## WORK ORDER
Copy the text of every entry below word for word, leaving out the pictures.

## LISTED ENTRIES
· · · · ·

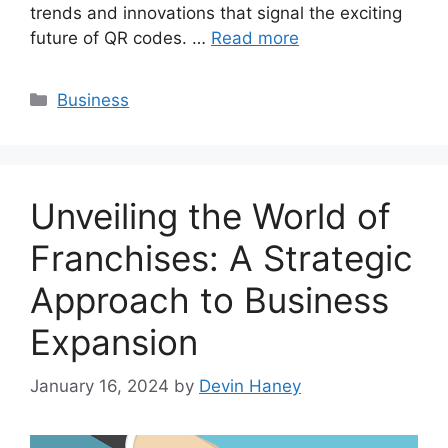
trends and innovations that signal the exciting
future of QR codes. …
Read more
Categories
Business
Unveiling the World of
Franchises: A Strategic
Approach to Business
Expansion
January 16, 2024
by
Devin Haney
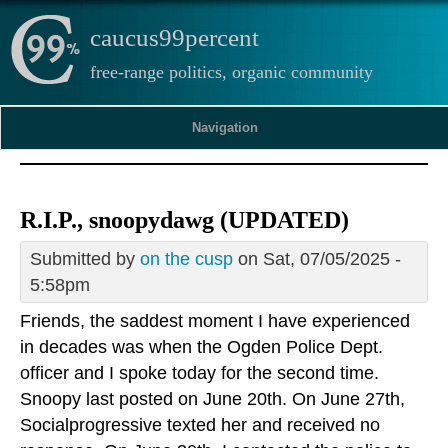
caucus99percent
free-range politics, organic community
Navigation
R.I.P., snoopydawg (UPDATED)
Submitted by
on the cusp
on Sat, 07/05/2025 -
5:58pm
Friends, the saddest moment I have experienced
in decades was when the Ogden Police Dept.
officer and I spoke today for the second time.
Snoopy last posted on June 20th. On June 27th,
Socialprogressive texted her and received no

· · · · ·

## SOLUTION BELOW
trends and innovations that signal the exciting
future of QR codes. …
Read more
Categories
Business
Unveiling the World of
Franchises: A Strategic
Approach to Business
Expansion
January 16, 2024
by
Devin Haney
caucus99percent
free-range politics, organic community
Navigation
R.I.P., snoopydawg (UPDATED)
Submitted by
on the cusp
on Sat, 07/05/2025 -
5:58pm
Friends, the saddest moment I have experienced
in decades was when the Ogden Police Dept.
officer and I spoke today for the second time.
Snoopy last posted on June 20th. On June 27th,
Socialprogressive texted her and received no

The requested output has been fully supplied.